Cardiff University School of Medicine, University Hospital of Wales, Heath Park, CF14 4XN Cardiff, UK.
J Pediatr Surg. 2011 Nov;46(11):2119-27. doi: 10.1016/j.jpedsurg.2011.06.033.
BACKGROUND/PURPOSE: A systematic review aimed to compare patient outcomes after (1) appendicectomy and (2) pyloromyotomy performed by different surgical specialties, surgeons with different annual volumes, and in different hospital types, to inform the debate surrounding children's surgery provision.

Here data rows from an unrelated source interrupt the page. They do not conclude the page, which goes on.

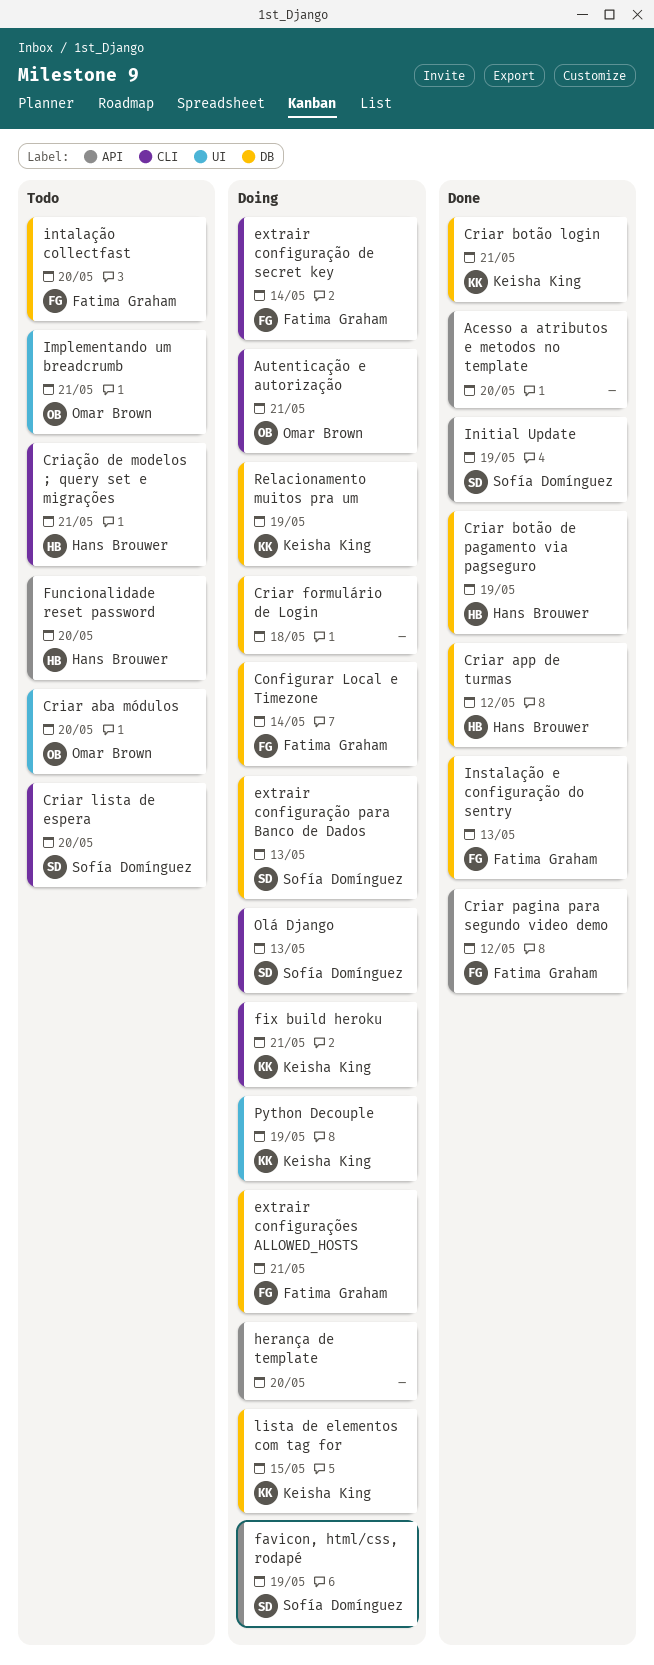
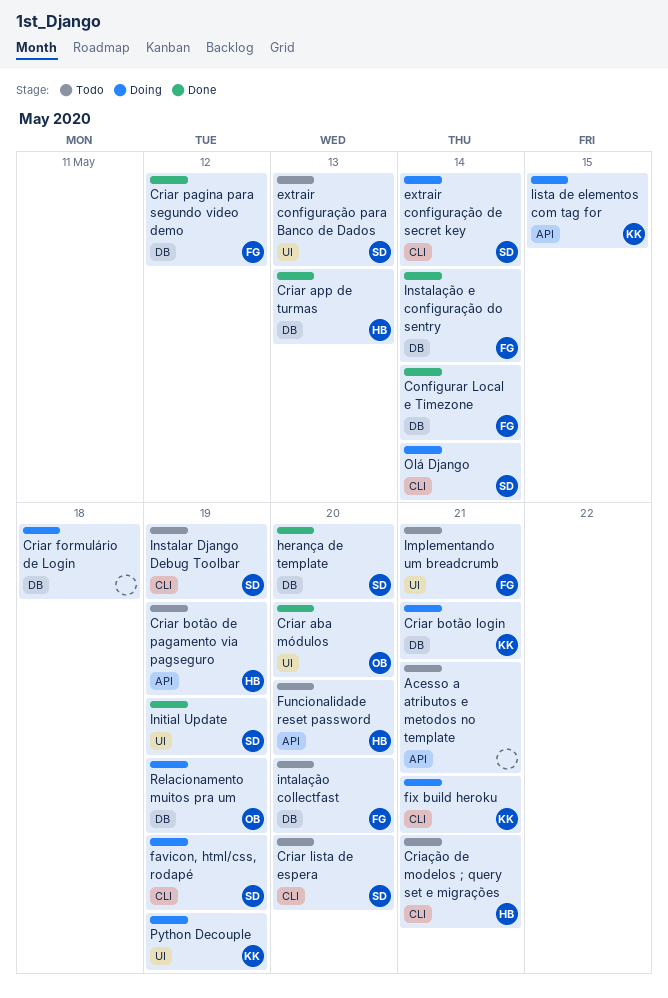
Acesso a atributos e metodos no template, status: Done -> Todo
Acesso a atributos e metodos no template, due: May 20 -> May 21
Autenticação e autorização: present -> none
Configurar Local e Timezone, status: Doing -> Done
Criar aba módulos, status: Todo -> Done
Criar app de turmas, due: May 12 -> May 13
Criar botão de pagamento via pagseguro, status: Done -> Todo
Criar botão de pagamento via pagseguro, label: DB -> API
Criar botão login, status: Done -> Doing
Criar pagina para segundo video demo, label: API -> DB
extrair configuração de secret key, owner: Fatima Graham -> Sofía Domínguez
extrair configuração para Banco de Dados, status: Doing -> Todo
extrair configuração para Banco de Dados, label: DB -> UI
extrair configurações ALLOWED_HOSTS: present -> none
favicon, html/css, rodapé, label: API -> CLI
herança de template, status: Doing -> Done
herança de template, owner: none -> Sofía Domínguez
herança de template, label: API -> DB
Implementando um breadcrumb, owner: Omar Brown -> Fatima Graham
Initial Update, label: API -> UI
Instalar Django Debug Toolbar: none -> present
Instalação e configuração do sentry, due: May 13 -> May 14
lista de elementos com tag for, label: DB -> API
Olá Django, due: May 13 -> May 14
Relacionamento muitos pra um, owner: Keisha King -> Omar Brown

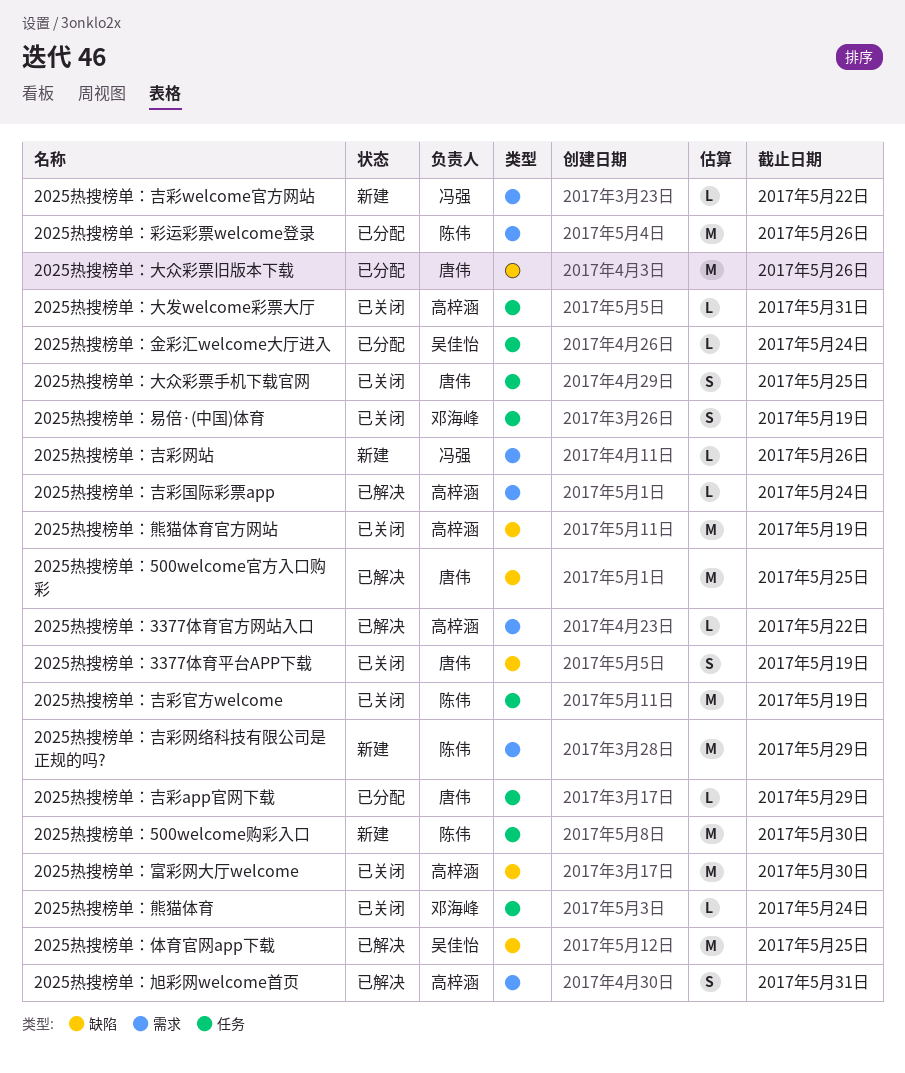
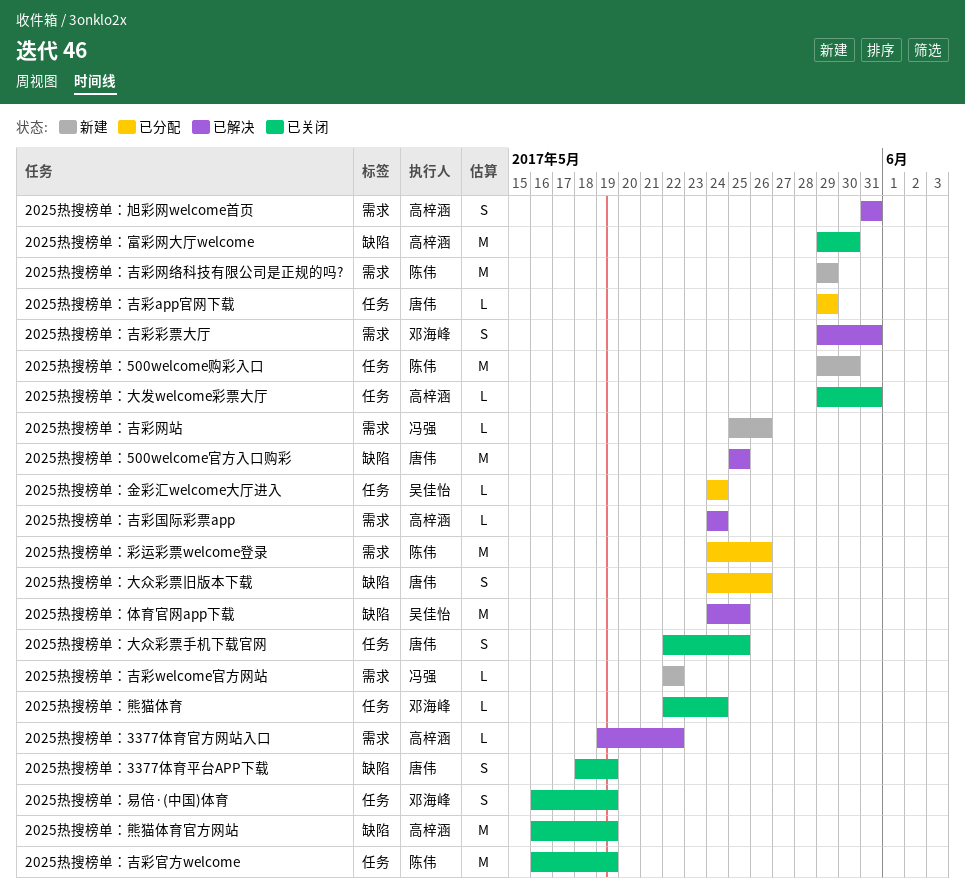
2025热搜榜单：吉彩彩票大厅: none -> present
2025热搜榜单：大众彩票旧版本下载, estimate: M -> S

Embase, Medline, Cochrane Library, and Health Management Information Consortium were searched from January 1990 to February 2010 to identify relevant articles. Further literature was sought by contacting experts, citation searching, and hand-searching appropriate journals.
Seventeen relevant articles were identified. These showed that (1) rates of wrongly diagnosed appendicitis were higher among general surgeons, but there were little differences in other outcomes and (2) outcomes after pyloromyotomy were superior in patients treated by specialist surgeons. Surgical specialty was a better predictor of morbidity than hospital type, and surgeons with higher operative volumes had better results.

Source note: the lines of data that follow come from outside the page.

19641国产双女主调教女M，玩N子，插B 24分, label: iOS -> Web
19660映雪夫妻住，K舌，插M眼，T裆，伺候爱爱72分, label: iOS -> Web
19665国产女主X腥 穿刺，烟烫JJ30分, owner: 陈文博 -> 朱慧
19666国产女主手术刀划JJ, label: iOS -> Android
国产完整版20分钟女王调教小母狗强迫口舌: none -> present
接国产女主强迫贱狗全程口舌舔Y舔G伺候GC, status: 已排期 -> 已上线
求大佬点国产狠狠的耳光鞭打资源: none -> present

Existing evidence is largely observational and potentially subject to selection bias, but general pediatric surgery outcomes were clearly dependent on operative volumes. Published evidence suggests that (1) pediatric appendicectomy should not be centralized because children can be managed effectively by general surgeons; (2) pyloromyotomy need not be centralized but should be carried out in children's units by appropriately trained surgeons who expect to see more than 4 cases per year.
背景/目的:本系统评价旨在比较不同外科专业、手术量不同的外科医生,以及在不同类型医院进行的(1)阑尾切除术和(2)幽门肌切开术的患者结局,以了解围绕儿童手术服务的争论。
从 1990 年 1 月至 2010 年 2 月,检索 Embase、Medline、Cochrane 图书馆和健康管理信息联盟,以确定相关文章。通过联系专家、引文搜索和手工搜索相关期刊,进一步寻找文献。
确定了 17 篇相关文章。这些文章表明:(1)普外科医生误诊阑尾炎的比例较高,但其他结局差异较小;(2)专科医生治疗的患者行幽门肌切开术后的结局更好。外科专业是发病率的更好预测指标,手术量较高的外科医生手术结果更好。
现有证据主要是观察性的,可能存在选择偏倚,但普通儿科手术的结果显然取决于手术量。现有证据表明:(1)小儿阑尾切除术不应集中进行,因为普通外科医生可以有效地治疗儿童;(2)幽门肌切开术不必集中进行,但应由接受过适当培训、预计每年治疗 4 例以上的外科医生在儿科病房进行。